**THE TASK**
Look through the entries below, please, and copy every line with the word "highlights".
___ MATERIAL SUPPLIED ___
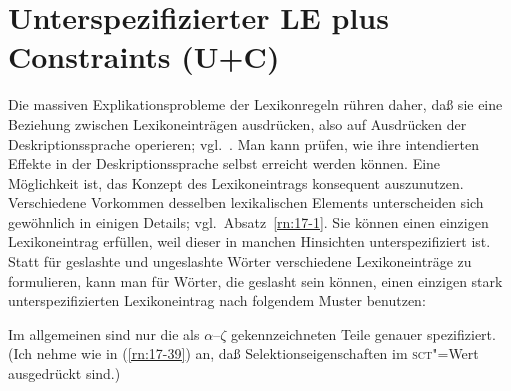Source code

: \documentclass[output=paper]{LSP/langsci}
\begin{document}
\section{Unterspezifizierter LE plus Constraints (U+C)}

\randnum\label{rn:17-70}Die massiven
Explikationsprobleme der Lexikonregeln rühren daher, daß sie eine
Beziehung zwischen Lexikoneinträgen ausdrücken, also auf Ausdrücken
der Deskriptionssprache operieren; vgl.\ \citet[395 Anm.~1]{PollardSag1994}. Man
kann prüfen, wie ihre intendierten Effekte in der Deskriptionssprache
selbst erreicht werden können. Eine Möglichkeit ist, das Konzept des
Lexikoneintrags konsequent auszunutzen. Verschiedene Vorkommen
desselben lexikalischen Elements unterscheiden sich gewöhnlich in
einigen Details; vgl.\ Absatz~\ref{rn:17-1}. Sie können einen einzigen Lexikoneintrag
erfüllen, weil dieser in manchen Hinsichten unterspezifiziert
ist. Statt für geslashte und ungeslashte Wörter verschiedene
Lexikoneinträge zu formulieren, kann man für Wörter, die geslasht sein
können, einen einzigen stark unterspezifizierten Lexikoneintrag nach
folgendem Muster benutzen:
\begin{exe}
\ex\label{rn:17-71}
\begin{avm}
\end{avm}
\end{exe}

\addlines[-1]
\noindent
Im allgemeinen sind nur die als $\alpha$--$\zeta$ gekennzeichneten Teile genauer
spezifiziert. (Ich nehme wie in (\ref{rn:17-39}) an, daß
Selektionseigenschaften im \textsc{sct}"=Wert ausgedrückt sind.)
\end{document}
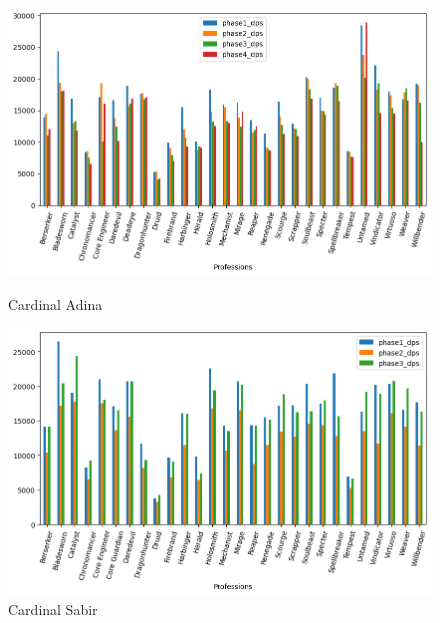 \documentclass[12pt,a4paper]{article}
\begin{document}
    \begin{figure}[h!]
        
        \centering
        
        \includegraphics[width=1 \linewidth]{adina_dps_plot.png}
        \caption{Cardinal Adina}
        \includegraphics[width=1 \linewidth]{sabir_dps_plot.png}
        \caption{Cardinal Sabir}
    \end{figure}

    \newpage
\end{document}

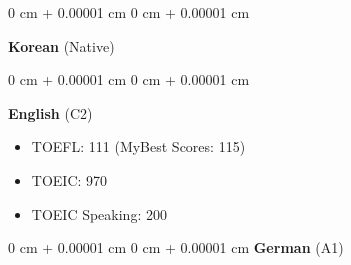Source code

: \documentclass[10pt, letterpaper]{article}
\newenvironment{highlights}{
    \begin{itemize}[
        topsep=0.10 cm,
        parsep=0.10 cm,
        partopsep=0pt,
        itemsep=0pt,
        leftmargin=0 cm + 10pt
    ]
}{
    \end{itemize}
} %
\newenvironment{onecolentry}{
    \begin{adjustwidth}{
        0 cm + 0.00001 cm
    }{
        0 cm + 0.00001 cm
    }
}{
    \end{adjustwidth}
} %
\begin{document}
        \begin{onecolentry}
        \textbf{Korean} (Native)  
        \end{onecolentry}
         \vspace{0.2 cm}
        \begin{onecolentry}
        \textbf{English} (C2) \\
            \begin{highlights}
                \item TOEFL: 111 (MyBest Scores: 115)
                \item TOEIC: 970
                \item TOEIC Speaking: 200
            \end{highlights}
        \end{onecolentry}
         \vspace{0.2 cm}
        \begin{onecolentry}{}
        \textbf{German} (A1) \\
        \end{onecolentry}
\end{document}
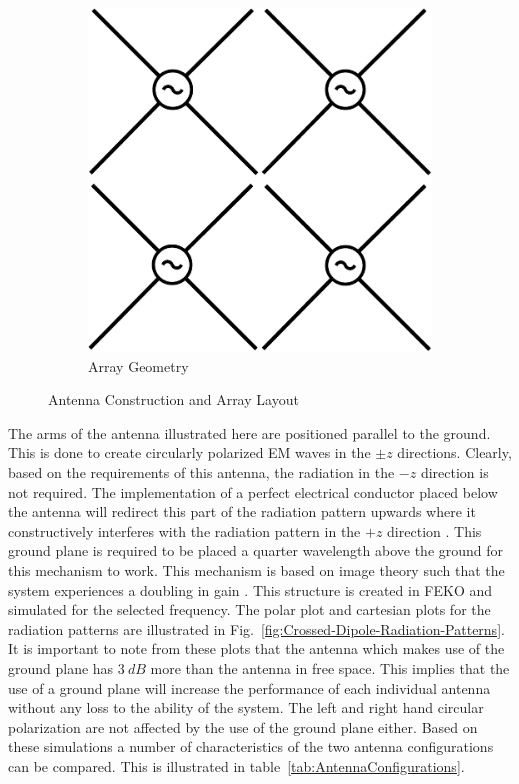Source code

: \documentclass[11pt]{witseiepaper}
\begin{document}
\begin{bibunit}[witseie]
\begin{figure}[htb]
\begin{subfigure}{.3\textwidth}
        \end{subfigure}%
        \begin{subfigure}{.3\textwidth}
            \centering
            \includegraphics[width=\textwidth]{ArrayGeometry.pdf}
            \caption{Array Geometry}
            \label{fig:ArrayGeometry}  
            \end{subfigure}
\caption{Antenna Construction and Array Layout}
\label{fig:AntennaConstructionArrayLayout}
\end{figure}
The arms of the antenna illustrated here are positioned parallel to the ground. This is done to create circularly polarized EM waves in the $\pm z$ directions.
Clearly, based on the requirements of this antenna, the radiation in the $-z$ direction is not required. The implementation of a perfect electrical conductor placed below the antenna will redirect this part of the radiation pattern upwards where it constructively interferes with the radiation pattern in the $+z$ direction \cite[p.~110-111]{IEEECrossedDipole}. This ground plane is required to be placed a quarter wavelength above the ground for this mechanism to work. This mechanism is based on image theory such that the system experiences a doubling in gain \cite[p.~111]{IEEECrossedDipole}. This structure is created in FEKO \cite{FEKO} and simulated for the selected frequency. The polar plot and cartesian plots for the radiation patterns are illustrated in Fig.~\ref{fig:Crossed-Dipole-Radiation-Patterns}. It is important to note from these plots that the antenna which makes use of the ground plane has $3~dB$ more than the antenna in free space. This implies that the use of a ground plane will increase the performance of each individual antenna without any loss to the ability of the system. The left and right hand circular polarization are not affected by the use of the ground plane either. Based on these simulations a number of characteristics of the two antenna configurations can be compared. This is illustrated in table~\ref{tab:AntennaConfigurations}.

\end{bibunit}
\end{document}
___
**EXERCISE ANSWER**
\newenvironment{highlights}{
            \begin{highlights}
            \end{highlights}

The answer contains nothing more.